São Januário aprovado para clássicos
De acordo com Campello, quatro estádios estão aptos, pelo regulamento, a receber clássicos no Carioca: Maracanã, Nilton Santos, São Januário e Volta Redonda. Ele afirmou que não entrou na discussão de lado de torcida no Maracanã. A Polícia Militar, contudo, ainda tem poder de veto e há a questão da proporção de público, já que há um acordo para que nos clássicos a divisão de renda e torcida seja meio a meio.
- O que ficou definido é que existem alguns estádios que poderão receber clássicos: Maracanã, Nilton Santos, São Januário e Volta Redonda. Sim, perfeitamente cabível (clássicos em São Januário). Está no regulamento - disse o presidente do Vasco.

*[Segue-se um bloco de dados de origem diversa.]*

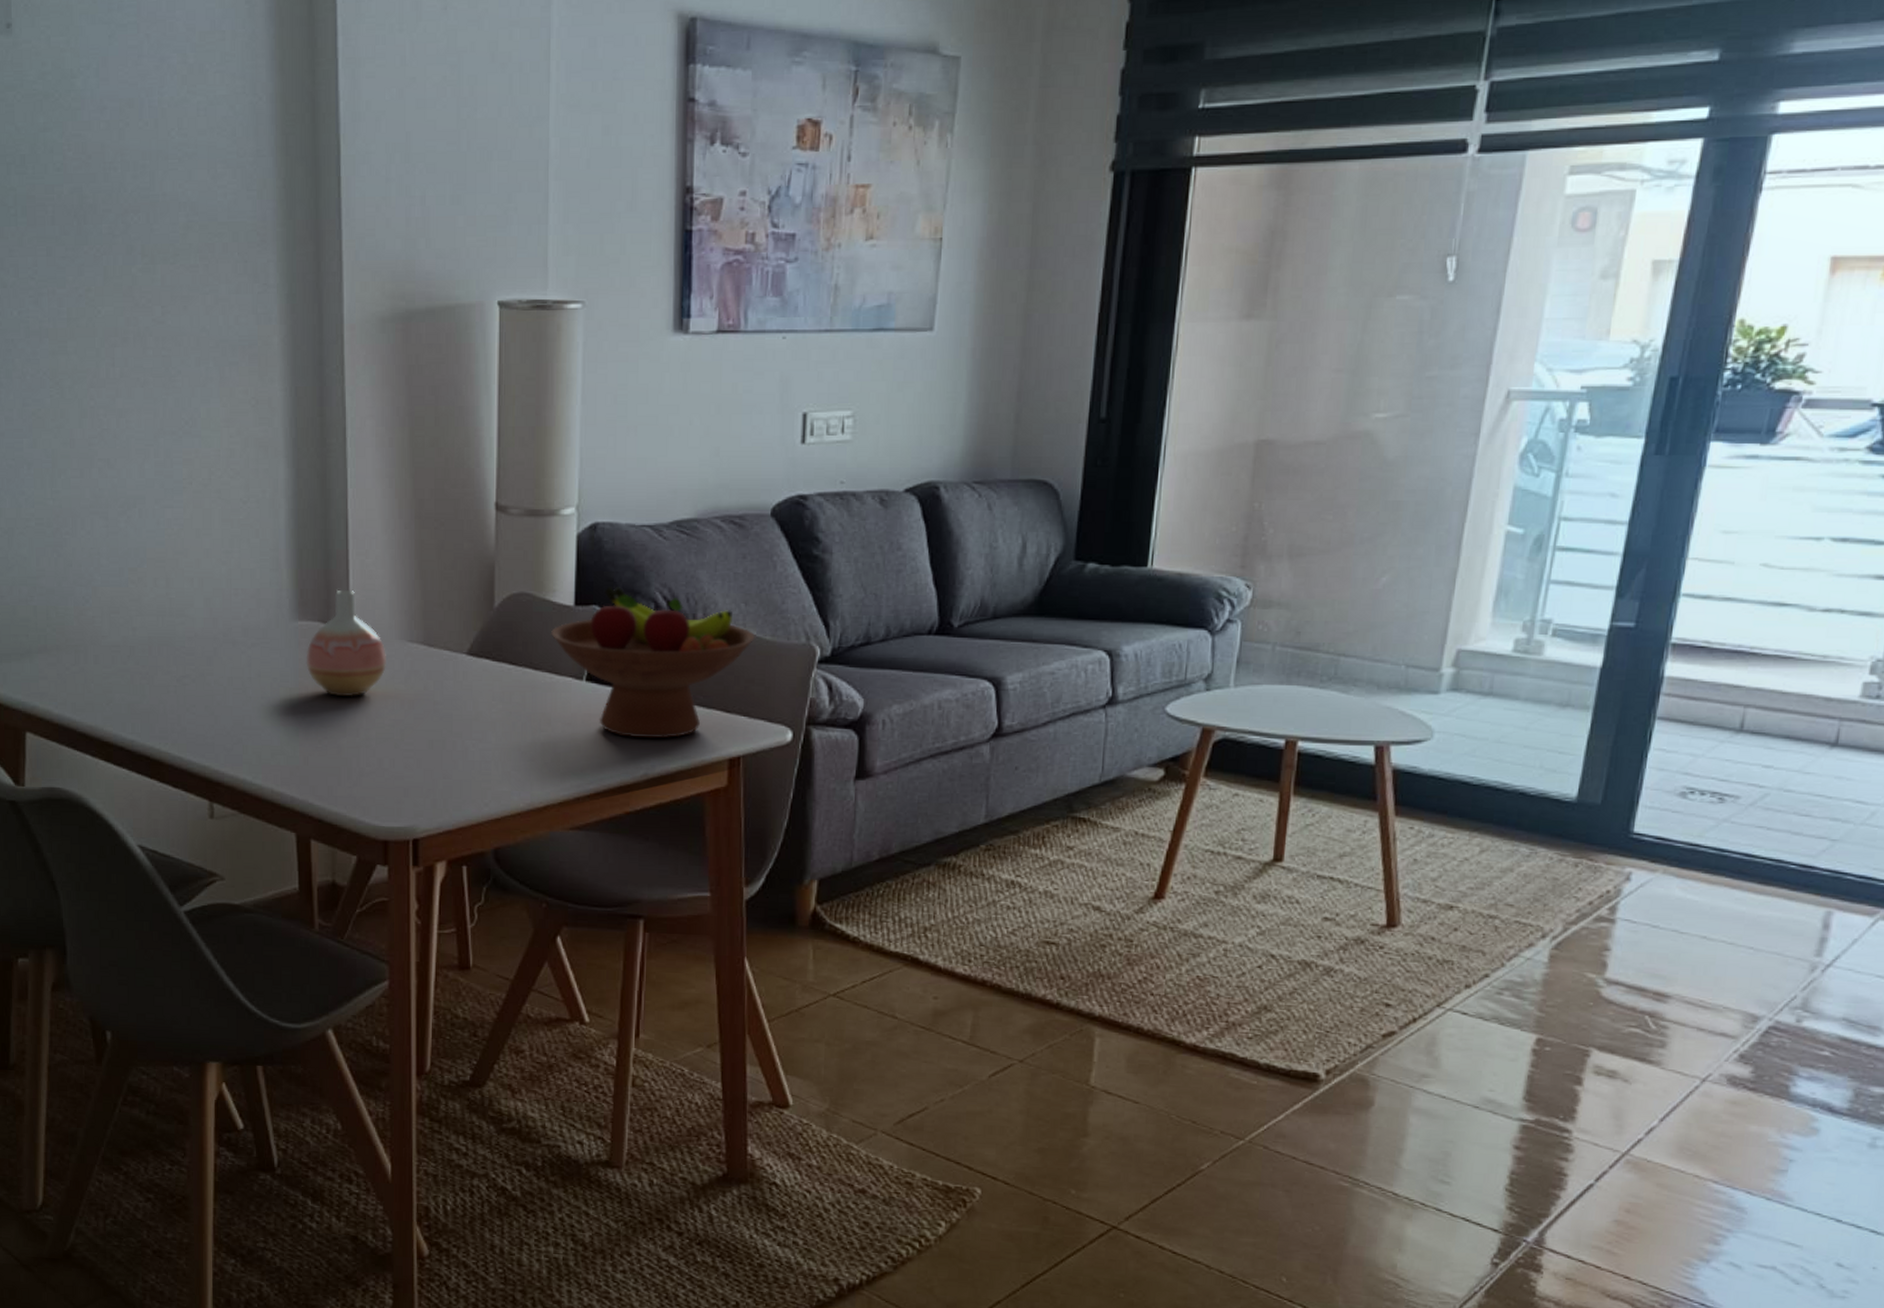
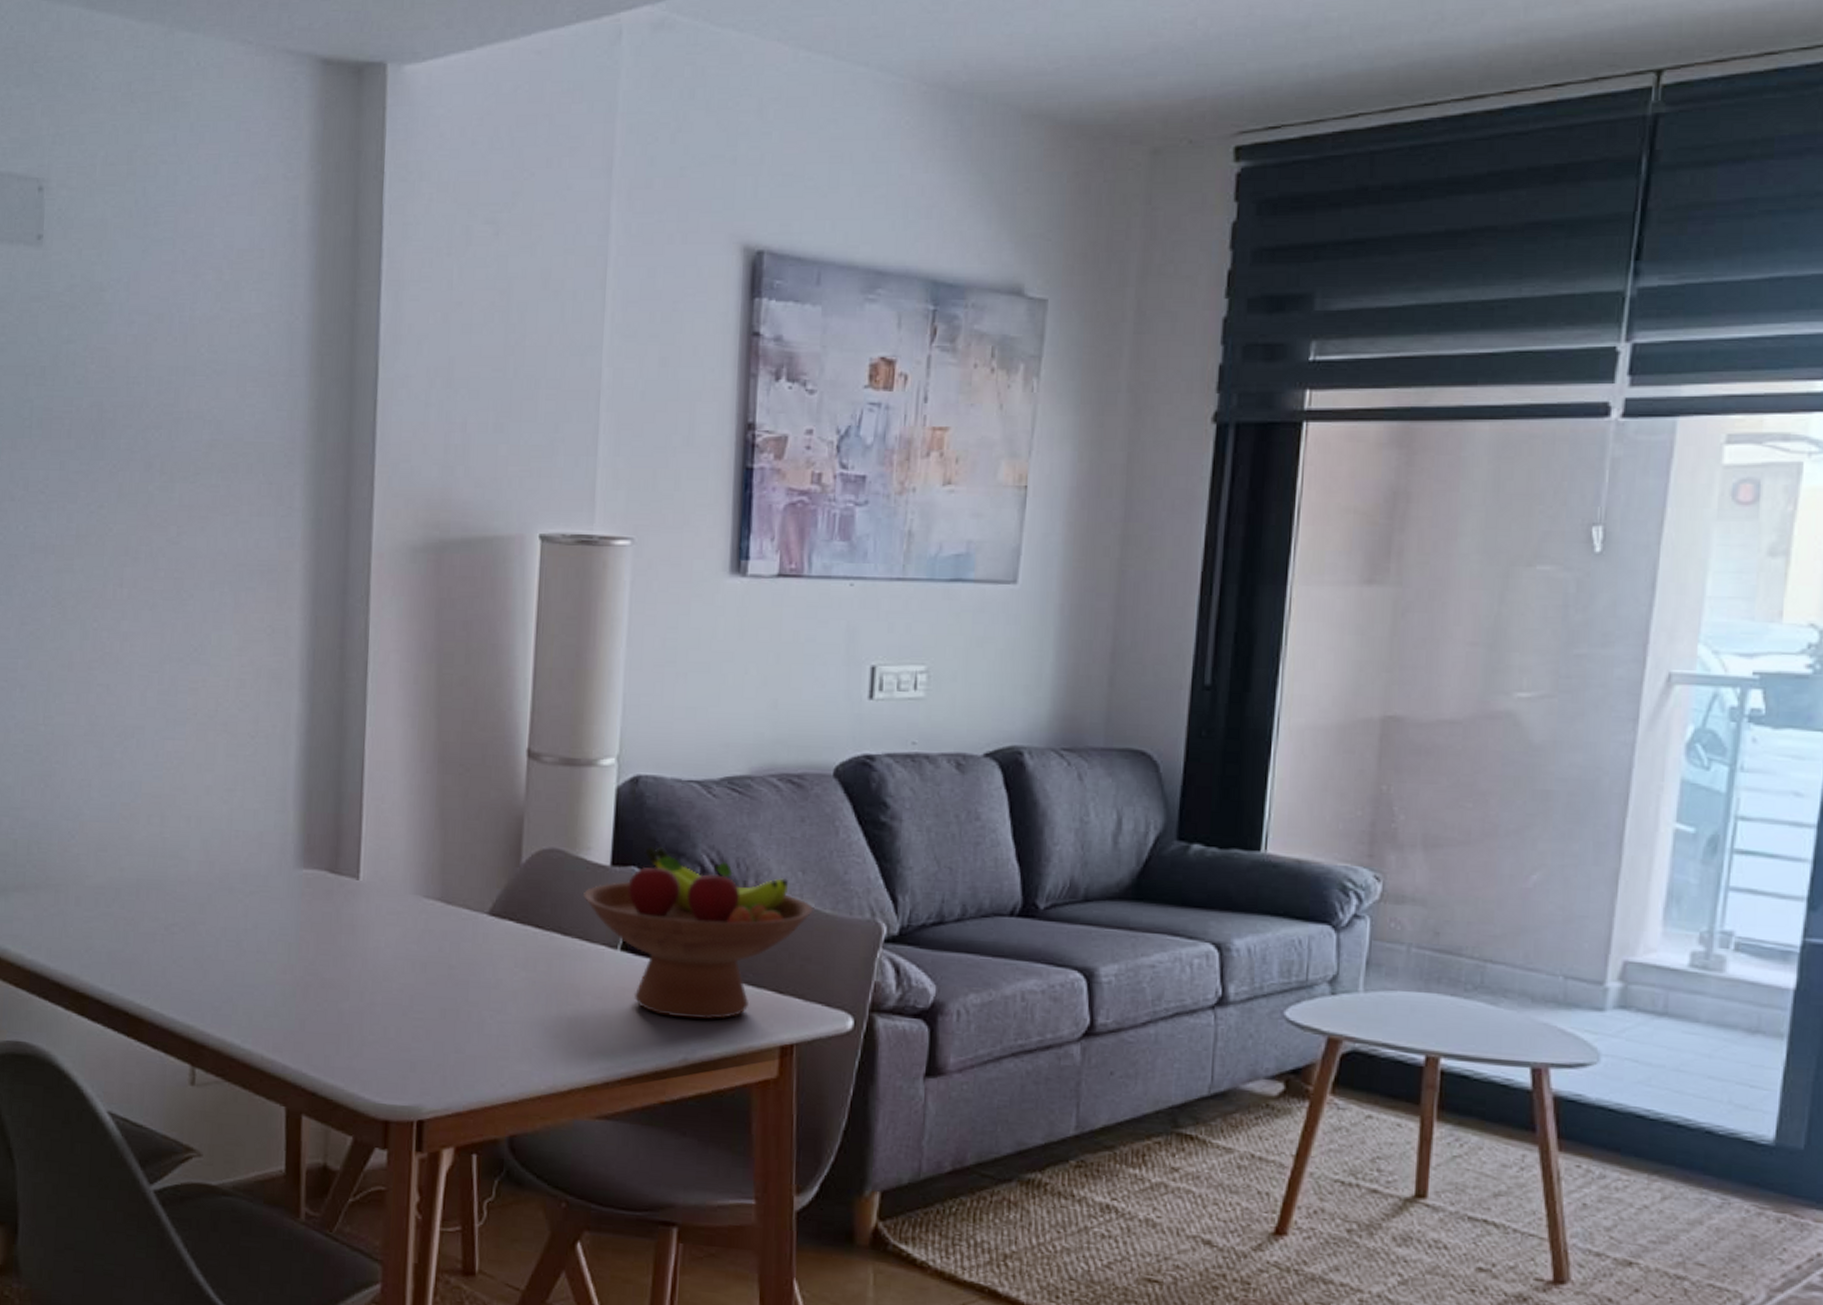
vase: present [306,589,386,697] -> none [309,836,399,956]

Também foi discutido o número de jogadores no banco de reservas:
- Tinha uma regulamentação em relação aos 11 jogadores do banco. Houve questionamento se só seria possível nos estádios que houvesse estrutura. Mesmo em estádios menores onde nao existe acomodação, que sejam colocadas cadeiras, mas que prevaleça o mesmo direito de manter - explicou Campello.
Campello pede discussão sobre critérios do uso do VAR no Carioca
O presidente cruz-maltino comentou ainda a utilização do VAR, o árbitro de vídeo, no Carioca do próximo ano, o que já foi aprovado pela presidência da Ferj, que arcará com o custo da tecnologia.

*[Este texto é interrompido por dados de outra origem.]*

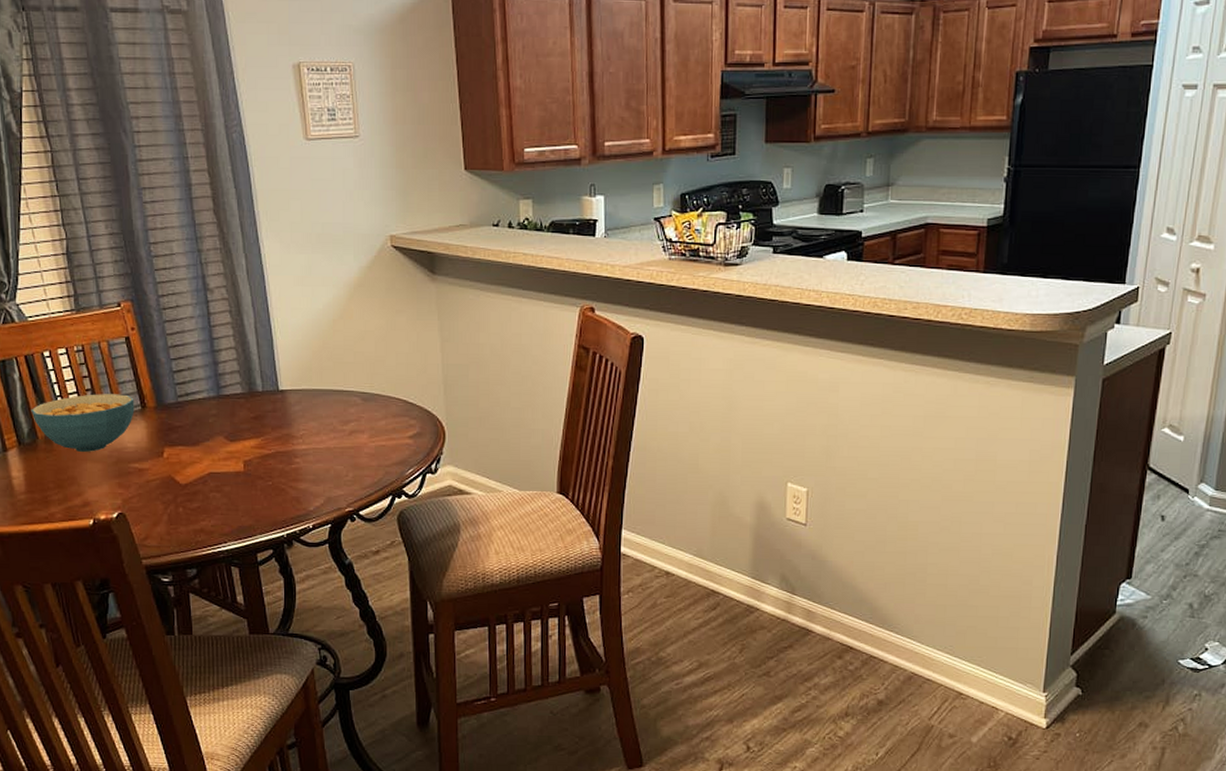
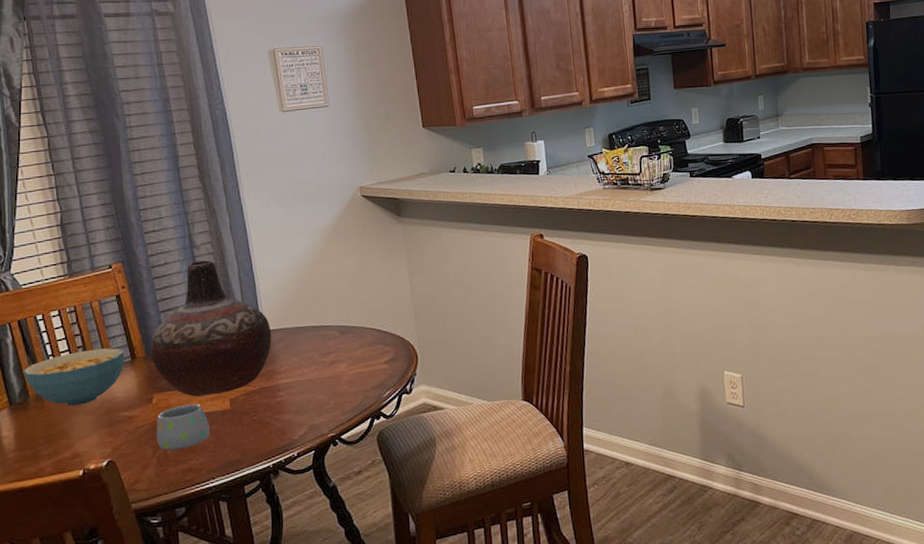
vase: none [161,306,289,455] -> present [150,260,272,397]
mug: none [167,462,223,509] -> present [156,404,211,451]

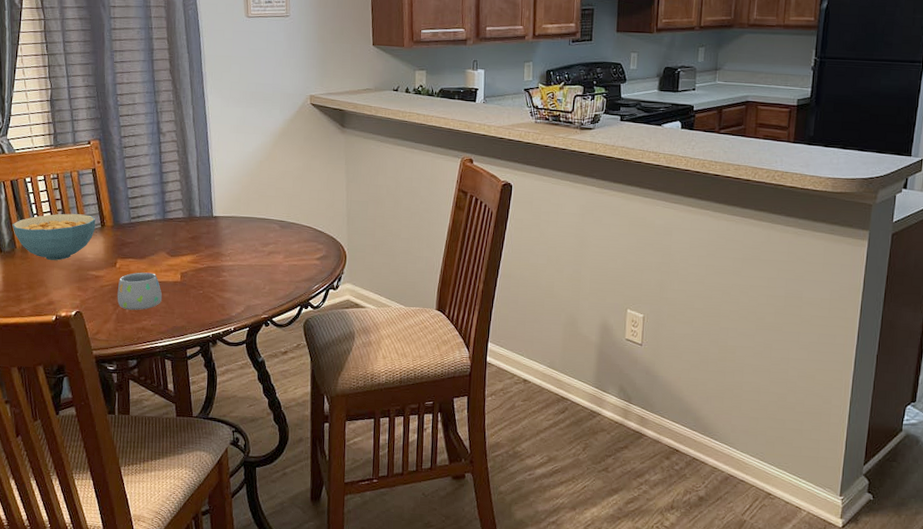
vase: present [150,260,272,397] -> none [117,146,221,267]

- Mantenho minha opinião de que toda tecnologia utilizada no sentido de melhorar legalidade, o futebol, é interessante. Mas, desde a primeira reunião que tivemos na CBF, tenho dito que precisamos discutir a maneira como ele deve ser utilizado, e os critérios utilizados durante a análise das imagens. Eu acho que ainda vai ser motivo de avaliação. Vimos recentemente alguns jogos pela Libertadores, em que, apesar do VAR, permaneceram uma série de dúvidas de interpretações, a meu ver, equivocadas. Acho que em algum momento deve ser iniciado. Vamos observar, mas acho que temos que discutir um pouco mais sobre os critérios.
Lopes contesta custo do VAR proposto pela CBF
Rubens Lopes alfinetou CBF em relação ao preço do VAR — Foto: Vicente Seda
Rubens Lopes, por sua vez, disse estar surpreso com o custo da tecnologia. A Ferj fechou contrato com a Hawk Eye, responsável pelo VAR na Copa do Mundo, com custo bem abaixo do valor proposto pela CBF - e vetado pelos clubes - para o Brasileiro deste ano.

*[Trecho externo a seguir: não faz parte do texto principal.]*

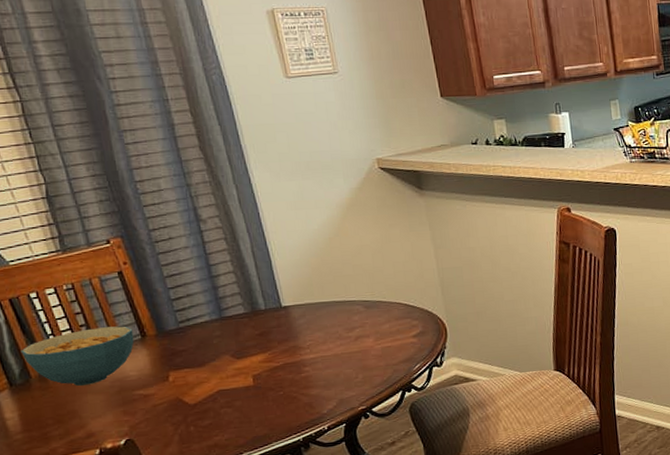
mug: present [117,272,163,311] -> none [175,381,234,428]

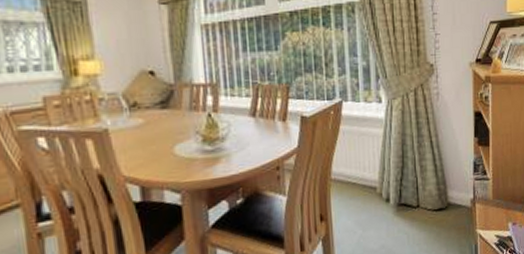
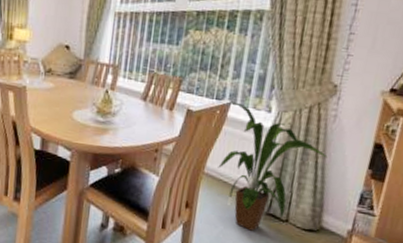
house plant: none [343,99,439,227] -> present [218,102,328,231]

- Único ponto que posso falar é a surpresa ou a estranheza que nós temos do preço que a CBF diz que o VAR custa para os seus jogos é muito mais caro do que o apresentado para a Ferj e a FPF.
O custo, no entanto, ainda está em discussão. Ao anunciar o acerto do contrato, o presidente da comissão de arbitragem da Ferj, Jorge Rabello, afirmou que a entidade bancaria todo o custo. Nesta terça, contudo, Lopes afirmou que dificilmente a Ferj terá condição de arcar com a despesa sozinha e o valor deve entrar nas despesas de jogo.
- Isso faz parte da despesa de jogo, como outra qualquer, como tem posto médico, ambulância, quadro móvel, taxa de luz. É uma despesa de jogo cujos beneficiários são os clubes. Na parte experimental, subsidiamos, na parte de jogo, não temos recursos. A questão está em aberta para discutir.
Arbitral do Carioca na Ferj nesta terça — Foto: Agência Ferj
Preços
Lopes afirmou ainda que haverá um preço mínimo e máximo para os ingressos do Carioca, mas a questão ainda será debatida e votada em arbitral específico:
- Isso ainda não resolveram, terá uma reunião específica. E não será o conselho que decidirá o valor de A, B ou C, vai estabelecer o mínimo e o máximo. Dentro desses valores, o mandante determina o preço. A renda é 60% para o vencedor, 40% para o perdedor, se empatar, meio a meio, salvo algum acordo entre as partes.